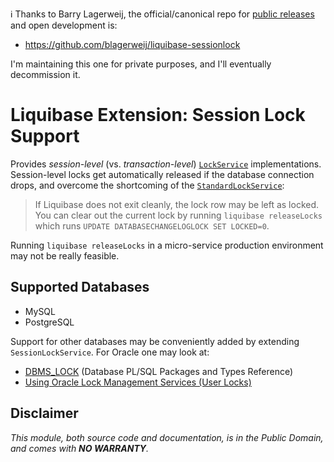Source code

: ℹ️ Thanks to Barry Lagerweij, the official/canonical repo for
[public releases](https://search.maven.org/artifact/com.github.blagerweij/liquibase-sessionlock)
and open development is:

-   https://github.com/blagerweij/liquibase-sessionlock

I'm maintaining this one for private purposes, and I'll eventually decommission it.

# Liquibase Extension: Session Lock Support

Provides _session-level_ (vs. _transaction-level_)
[`LockService`](http://www.liquibase.org/javadoc/liquibase/lockservice/LockService.html)
implementations.  Session-level locks get automatically released if the database
connection drops, and overcome the shortcoming of the
[`StandardLockService`](https://docs.liquibase.com/concepts/basic/databasechangeloglock-table.html):

>   If Liquibase does not exit cleanly, the lock row may be left as locked.
>   You can clear out the current lock by running `liquibase releaseLocks`
>   which runs `UPDATE DATABASECHANGELOGLOCK SET LOCKED=0`.

Running `liquibase releaseLocks` in a micro-service production environment
may not be really feasible.

## Supported Databases

-   MySQL
-   PostgreSQL

Support for other databases may be conveniently added by extending `SessionLockService`.  For Oracle one may look at:

-   [DBMS_LOCK](https://docs.oracle.com/en/database/oracle/oracle-database/12.2/arpls/DBMS_LOCK.html) (Database PL/SQL Packages and Types Reference)
-   [Using Oracle Lock Management Services (User Locks)](https://www.oracle.com/pls/topic/lookup?ctx=en/database/oracle/oracle-database/12.2/arpls&id=ADFNS-GUID-57365E45-5F85-471B-81D9-F52EA16F1E85)

## Disclaimer

_This module, both source code and documentation, is in the Public Domain, and comes with **NO WARRANTY**._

_Work to be completed_
In the answer, the entries must appear exactly as above, without the images.

_The completed task_
Source code

: ℹ️ Thanks to Barry Lagerweij, the official/canonical repo for
[public releases](https://search.maven.org/artifact/com.github.blagerweij/liquibase-sessionlock)
and open development is:

-   https://github.com/blagerweij/liquibase-sessionlock

I'm maintaining this one for private purposes, and I'll eventually decommission it.

# Liquibase Extension: Session Lock Support

Provides _session-level_ (vs. _transaction-level_)
[`LockService`](http://www.liquibase.org/javadoc/liquibase/lockservice/LockService.html)
implementations.  Session-level locks get automatically released if the database
connection drops, and overcome the shortcoming of the
[`StandardLockService`](https://docs.liquibase.com/concepts/basic/databasechangeloglock-table.html):

>   If Liquibase does not exit cleanly, the lock row may be left as locked.
>   You can clear out the current lock by running `liquibase releaseLocks`
>   which runs `UPDATE DATABASECHANGELOGLOCK SET LOCKED=0`.

Running `liquibase releaseLocks` in a micro-service production environment
may not be really feasible.

## Supported Databases

-   MySQL
-   PostgreSQL

Support for other databases may be conveniently added by extending `SessionLockService`.  For Oracle one may look at:

-   [DBMS_LOCK](https://docs.oracle.com/en/database/oracle/oracle-database/12.2/arpls/DBMS_LOCK.html) (Database PL/SQL Packages and Types Reference)
-   [Using Oracle Lock Management Services (User Locks)](https://www.oracle.com/pls/topic/lookup?ctx=en/database/oracle/oracle-database/12.2/arpls&id=ADFNS-GUID-57365E45-5F85-471B-81D9-F52EA16F1E85)

## Disclaimer

_This module, both source code and documentation, is in the Public Domain, and comes with **NO WARRANTY**._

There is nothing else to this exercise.